Oxidative Priority, Meal Frequency, and the Energy Economy of Food and Activity: Implications for Longevity, Obesity, and Cardiometabolic Disease
Interesting summary of research on fasting and oxidative priority of energy sources.
- A person's respiratory quotient (RQ) is defined as (volume CO2)/(volume O2), and can be used to measure his energy fuel mixture. Eg. an RQ of 0.85 indicates a 50/50 mix if carbohydrates and fat. Protein is estimated separately via urine/feces sample.
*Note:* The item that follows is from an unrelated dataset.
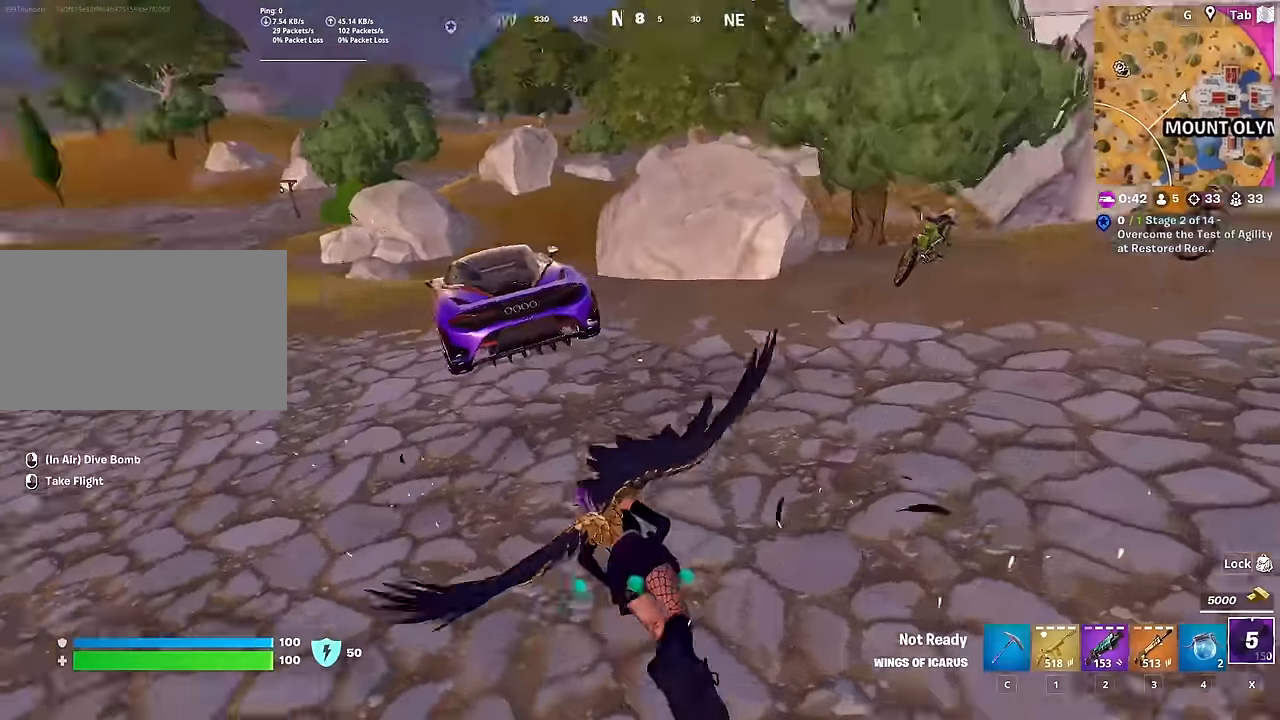
{"keys": ["w"], "mouse": [], "mouse_move": "still", "events": [[217, "a", "down"], [400, "a", "up"]]}
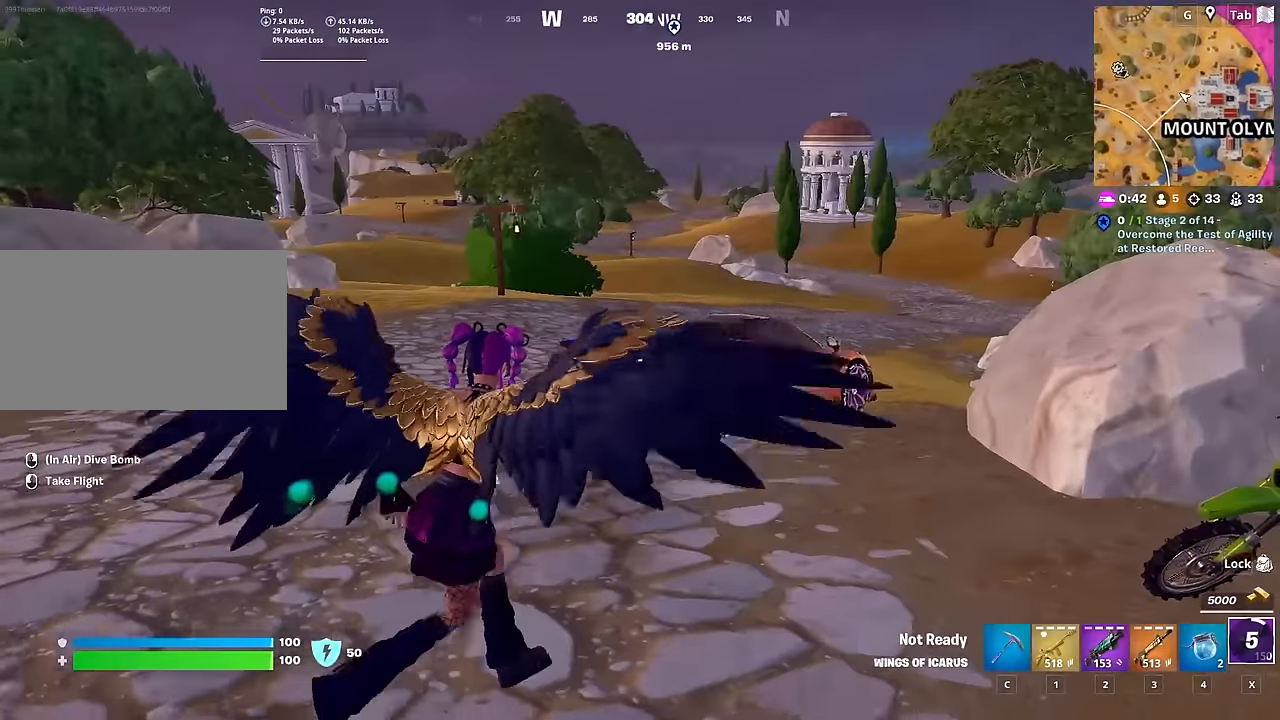
{"keys": ["w"], "mouse": [], "mouse_move": "still", "events": [[83, "2", "down"], [266, "2", "up"]]}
- Meals entail a 4-6 hour postpandrial change in metabolism to process the food
- The nature of the postpandrial change varies based on the type of food. Example: Protein causes higher rise in dietary induced thermogenesis, since there is no way to store proteins. It also causes a reduction in the use of stored carbs and fats
Oxidative order is based on how readily a fuel source can be stored:
- Alcohol has no storage capacity in the body, consumed first
- Protein has very limited storage capacity in tissue, consumed second
- Carbohydrates can be readily stored as glycogen, consumed third
Fat has almost unlimited storage in adipose tissue, consumed last
Above can be used to understand obesity in western diet. Excess carbohydrates pre-empt burning fat, while excess fat is steadily accumulated
- Fasting first burns through glycogen stores, then burns fat from adipose tissue
- "Chronic postpandrial state" due to ready availability of food at all times
- Cold changes metabolism to favor burning fat. The authors have a separate article entirely dedicated to this topic.